How big is the risk of a new outbreak of war?
– The risk has always been present. Neither Bosnia nor Kosovo are resolved issues. It’s the classic Gordian knot. The peace agreement known as the Dayton Agreement, signed in Paris in 1995, effectively acts as a constitution to ensure that the three major ethnic groups have their rights. It has created enormous division and it’s incredibly difficult to get anything done in Bosnia with these three ethnic groups having special interests. There are still many Croats and Serbs who believe it would have been better to have simply divided Bosnia between them. The good thing about ending the war in 1995 is thus causing us problems today. Progress hasn’t been made to any notable degree.

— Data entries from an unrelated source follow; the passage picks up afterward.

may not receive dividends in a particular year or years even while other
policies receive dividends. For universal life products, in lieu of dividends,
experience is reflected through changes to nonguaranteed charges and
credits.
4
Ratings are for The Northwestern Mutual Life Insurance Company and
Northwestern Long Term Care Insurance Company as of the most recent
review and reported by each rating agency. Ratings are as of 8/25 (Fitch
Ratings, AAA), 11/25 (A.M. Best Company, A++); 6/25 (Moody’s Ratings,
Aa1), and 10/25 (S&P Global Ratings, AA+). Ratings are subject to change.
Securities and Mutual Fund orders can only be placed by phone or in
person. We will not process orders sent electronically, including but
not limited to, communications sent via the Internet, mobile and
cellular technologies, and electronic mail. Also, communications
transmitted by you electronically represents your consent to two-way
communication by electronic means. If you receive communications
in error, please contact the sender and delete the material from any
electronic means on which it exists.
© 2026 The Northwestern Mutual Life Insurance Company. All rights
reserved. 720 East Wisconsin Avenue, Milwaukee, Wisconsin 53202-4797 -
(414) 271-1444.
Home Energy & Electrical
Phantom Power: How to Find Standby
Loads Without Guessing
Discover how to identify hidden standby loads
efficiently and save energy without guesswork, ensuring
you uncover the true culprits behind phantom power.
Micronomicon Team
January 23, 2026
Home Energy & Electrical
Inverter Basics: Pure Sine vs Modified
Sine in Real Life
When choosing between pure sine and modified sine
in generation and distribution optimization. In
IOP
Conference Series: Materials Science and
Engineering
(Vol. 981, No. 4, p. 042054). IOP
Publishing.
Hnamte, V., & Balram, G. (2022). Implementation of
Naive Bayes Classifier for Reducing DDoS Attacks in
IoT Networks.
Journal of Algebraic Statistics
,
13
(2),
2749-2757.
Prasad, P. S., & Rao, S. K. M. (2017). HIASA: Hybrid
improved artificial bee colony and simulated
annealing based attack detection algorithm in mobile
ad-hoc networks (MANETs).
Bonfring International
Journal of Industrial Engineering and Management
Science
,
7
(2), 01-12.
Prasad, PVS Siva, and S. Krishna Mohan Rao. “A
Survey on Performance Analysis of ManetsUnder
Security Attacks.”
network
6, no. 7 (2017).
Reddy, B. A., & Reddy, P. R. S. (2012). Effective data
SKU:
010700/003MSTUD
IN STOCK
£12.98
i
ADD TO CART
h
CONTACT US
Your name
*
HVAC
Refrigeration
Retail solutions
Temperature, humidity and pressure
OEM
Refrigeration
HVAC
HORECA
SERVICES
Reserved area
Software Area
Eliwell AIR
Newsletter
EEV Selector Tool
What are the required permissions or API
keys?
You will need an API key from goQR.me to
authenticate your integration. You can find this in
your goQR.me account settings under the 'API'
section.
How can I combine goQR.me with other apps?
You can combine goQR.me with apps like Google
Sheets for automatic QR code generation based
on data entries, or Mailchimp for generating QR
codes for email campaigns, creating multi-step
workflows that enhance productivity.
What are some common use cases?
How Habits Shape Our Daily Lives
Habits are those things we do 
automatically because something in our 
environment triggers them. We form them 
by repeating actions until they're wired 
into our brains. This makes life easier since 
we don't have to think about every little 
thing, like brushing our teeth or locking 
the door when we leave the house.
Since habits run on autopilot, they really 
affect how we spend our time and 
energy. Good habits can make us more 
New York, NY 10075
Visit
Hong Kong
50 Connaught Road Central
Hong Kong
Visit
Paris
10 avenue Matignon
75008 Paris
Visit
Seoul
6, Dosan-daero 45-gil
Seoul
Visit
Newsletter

– Kosovo is a phenomenon where NATO even intervened and stopped the Serbian ethnic cleansing of Albanians. But today the situation is reversed. It’s now the remaining Serbs who fear for their lives and their artifacts. I can’t imagine a Serbian politician winning an election and at the same time saying that we accept Kosovo’s independence. And yet, this is a requirement from the EU, and Serbia is an applicant country. The region is unfortunately riddled with Gordian knots.
Can you give us a base case scenario and a worst-case scenario for the situation in the former Yugoslavia in 10 years?

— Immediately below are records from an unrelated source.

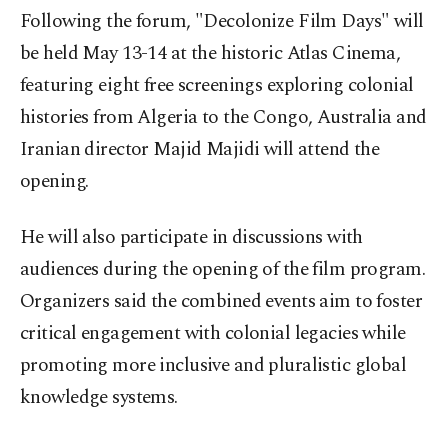
Following the forum, "Decolonize Film Days" will
be held May 13-14 at the historic Atlas Cinema,
featuring eight free screenings exploring colonial
histories from Algeria to the Congo, Australia and
Iranian director Majid Majidi will attend the
opening.
He will also participate in discussions with
audiences during the opening of the film program.
Organizers said the combined events aim to foster
critical engagement with colonial legacies while
promoting more inclusive and pluralistic global
knowledge systems.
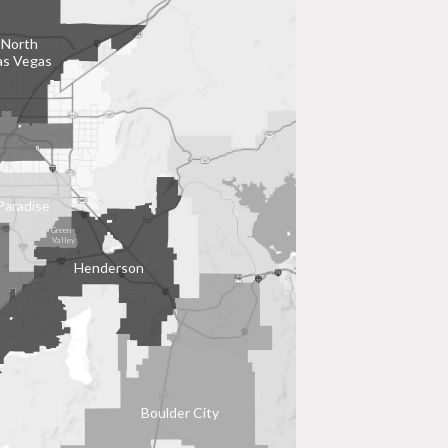
North
as Vegas
Paradise
Green
Valley
Henderson
Boulder City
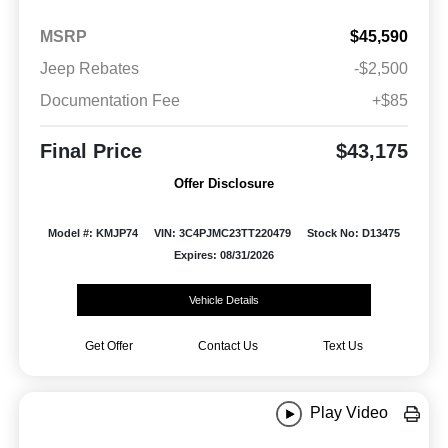
MSRP
$45,590
Jeep Rebates
-$2,500
Documentation Fee
+$85
Final Price
$43,175
Offer Disclosure
Model #: KMJP74
VIN: 3C4PJMC23TT220479
Stock No: D13475
Expires: 08/31/2026
Vehicle Details
Get Offer
Contact Us
Text Us
Play Video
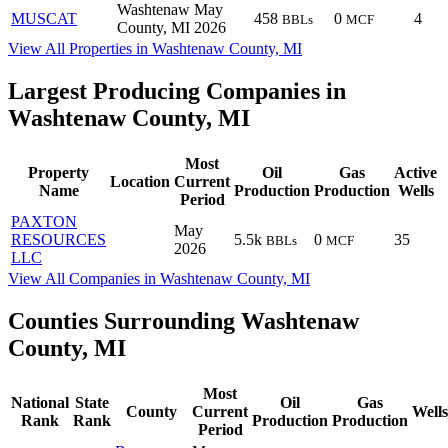
Washtenaw
May
MUSCAT
458
0
4
BBLs
MCF
County, MI
2026
View All Properties in Washtenaw County, MI
Largest Producing Companies in
Washtenaw County, MI
Most
Property
Oil
Gas
Active
Location
Current
Name
Production
Production
Wells
Period
PAXTON
May
RESOURCES
5.5k
0
35
BBLs
MCF
2026
LLC
View All Companies in Washtenaw County, MI
Counties Surrounding Washtenaw
County, MI
Most
National
State
Oil
Gas
County
Current
Wells
Rank
Rank
Production
Production
Period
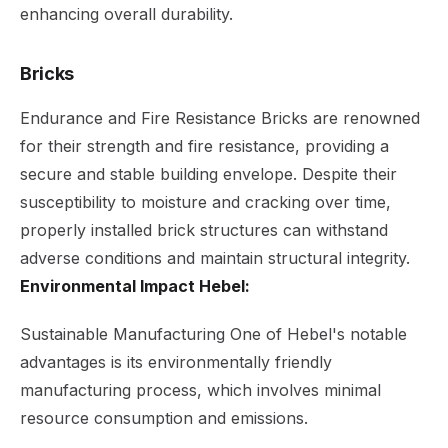
enhancing overall durability.
Bricks
Endurance and Fire Resistance Bricks are renowned
for their strength and fire resistance, providing a
secure and stable building envelope. Despite their
susceptibility to moisture and cracking over time,
properly installed brick structures can withstand
adverse conditions and maintain structural integrity.
Environmental Impact Hebel:
Sustainable Manufacturing One of Hebel's notable
advantages is its environmentally friendly
manufacturing process, which involves minimal
resource consumption and emissions.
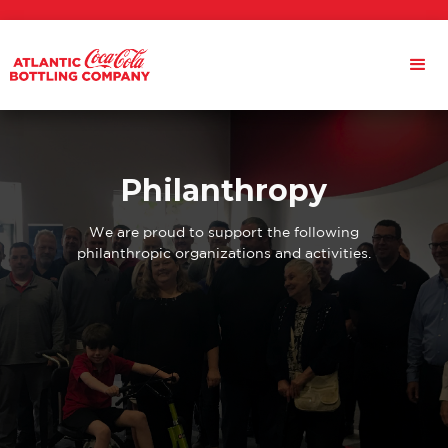
Philanthropy
We are proud to support the following
philanthropic organizations and activities.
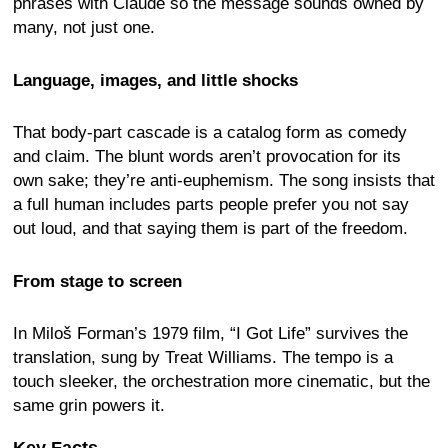
phrases with Claude so the message sounds owned by
many, not just one.
Language, images, and little shocks
That body-part cascade is a catalog form as comedy
and claim. The blunt words aren’t provocation for its
own sake; they’re anti-euphemism. The song insists that
a full human includes parts people prefer you not say
out loud, and that saying them is part of the freedom.
From stage to screen
In Miloš Forman’s 1979 film, “I Got Life” survives the
translation, sung by Treat Williams. The tempo is a
touch sleeker, the orchestration more cinematic, but the
same grin powers it.
Key Facts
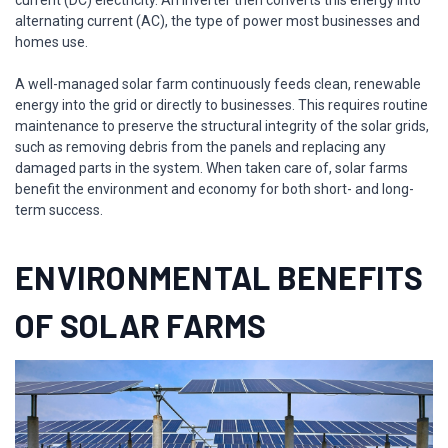
alternating current (AC), the type of power most businesses and
homes use.
A well-managed solar farm continuously feeds clean, renewable
energy into the grid or directly to businesses. This requires routine
maintenance to preserve the structural integrity of the solar grids,
such as removing debris from the panels and replacing any
damaged parts in the system. When taken care of, solar farms
benefit the environment and economy for both short- and long-
term success.
ENVIRONMENTAL BENEFITS
OF SOLAR FARMS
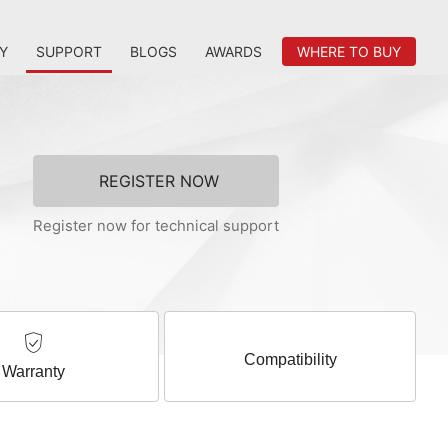
Y
SUPPORT
BLOGS
AWARDS
WHERE TO BUY
REGISTER NOW
Register now for technical support
Compatibility
Warranty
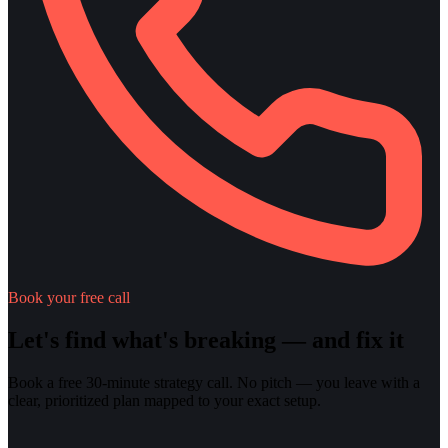
Book your free call
Let's find what's breaking — and fix it
Book a free 30-minute strategy call. No pitch — you leave with a
clear, prioritized plan mapped to your exact setup.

– In a best-case scenario, all the countries in the area are members of the EU. The writing of history has been left to historians who do their utmost to stick to source material and objective resolution of issues. They have realized that Europe is small and everyone depends on each other. A good example to look at is the relationship between Germany and France. Who would have thought a hundred years ago that they would become such good friends? That’s European development at its best.
– In a worst-case scenario, we have ended up in a state, which unfortunately we see more and more often, where wars do not end. Look at Cyprus, Palestine, Korea, Taiwan, Libya, Syria. We’re talking about decades where it just continues. That’s a worst-case scenario for me. A Southeast Europe where conflicts are spreading. Because there are many other ethnic groups with tense relationships in that part of Europe. Take for example the relationship between Turks and Greeks, or Bulgarians and Turks. Unfortunately, there is a lot of problematic situations that could be awakened from their slumber.

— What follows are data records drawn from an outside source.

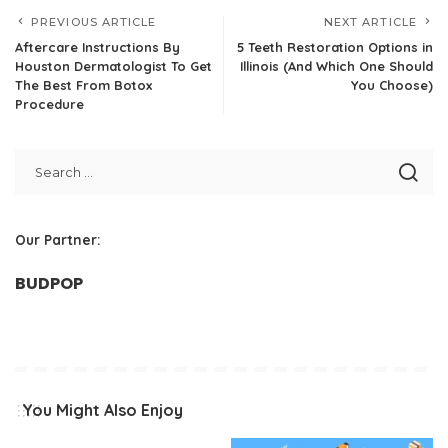
PREVIOUS ARTICLE
NEXT ARTICLE
Aftercare Instructions By
5 Teeth Restoration Options in
Houston Dermatologist To Get
Illinois (And Which One Should
The Best From Botox
You Choose)
Procedure
Our Partner:
BUDPOP
You Might Also Enjoy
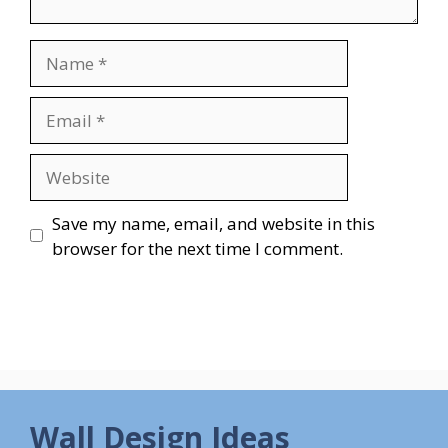
Name
Email
Website
Save my name, email, and website in this
browser for the next time I comment.
Wall Design Ideas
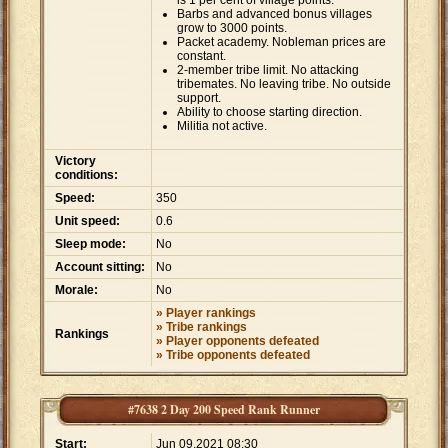
is 1 per cent of village points.
Barbs and advanced bonus villages
grow to 3000 points.
Packet academy. Nobleman prices are
constant.
2-member tribe limit. No attacking
tribemates. No leaving tribe. No outside
support.
Ability to choose starting direction.
Militia not active.
Victory
conditions:
Speed:
350
Unit speed:
0.6
Sleep mode:
No
Account sitting:
No
Morale:
No
» Player rankings
» Tribe rankings
Rankings
» Player opponents defeated
» Tribe opponents defeated
#7638 2 Day 200 Speed Rank Runner
Start:
Jun 09,2021 08:30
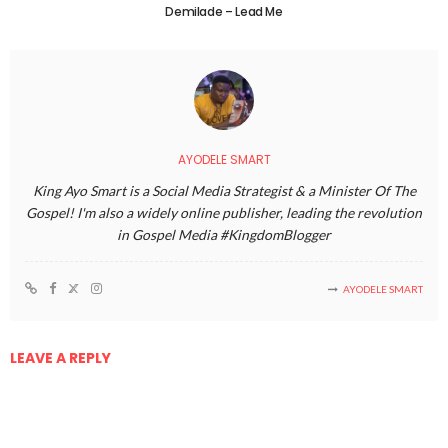
Demilade – Lead Me
AYODELE SMART
King Ayo Smart is a Social Media Strategist & a Minister Of The
Gospel! I'm also a widely online publisher, leading the revolution
in Gospel Media #KingdomBlogger
AYODELE SMART
LEAVE A REPLY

What does the cultural and historical connection between Russia and Serbia look like?
– First, there’s a linguistic connection. The South Slavic languages are closer to Russian than the West Slavic languages. Macedonians, Bulgarians, and Serbs have no problem learning Russian. I myself studied Russian at school and had no problem getting top grades. A thousand years ago there was a Slavic language. Looking at history, I would say that in the relationship between Serbia and Russia, the Russians have benefited considerably more than the other way around. Perhaps with the exception of the First World War which was a disaster for Russia by siding with Serbia. Montenegro’s accession to NATO was a slap in the face for Russia. Montenegro had since the 18th century been Russia’s little darling. One should be aware that even though Russia talks about a Slavic brotherhood, it’s clear that only the Orthodox fit in. Slavs who are Catholics or Muslims have no place in this friendship.
What book should everyone read?
– Then I would recommend the American medieval historian John Fine and his book The Bosnian Church (2007). The issue of the Bosnian Church has been at the root of many battles and nationalistic interpretations since the mid-19th century. Fine has done a very source-critical analysis and massive effort to prove once and for all that the third Bosnian Church, alongside the Catholic and Orthodox, was not Bogomil or Cathar. It was an independent Bosnian Church that quickly disappeared after the Ottoman invasion in the mid-15th century.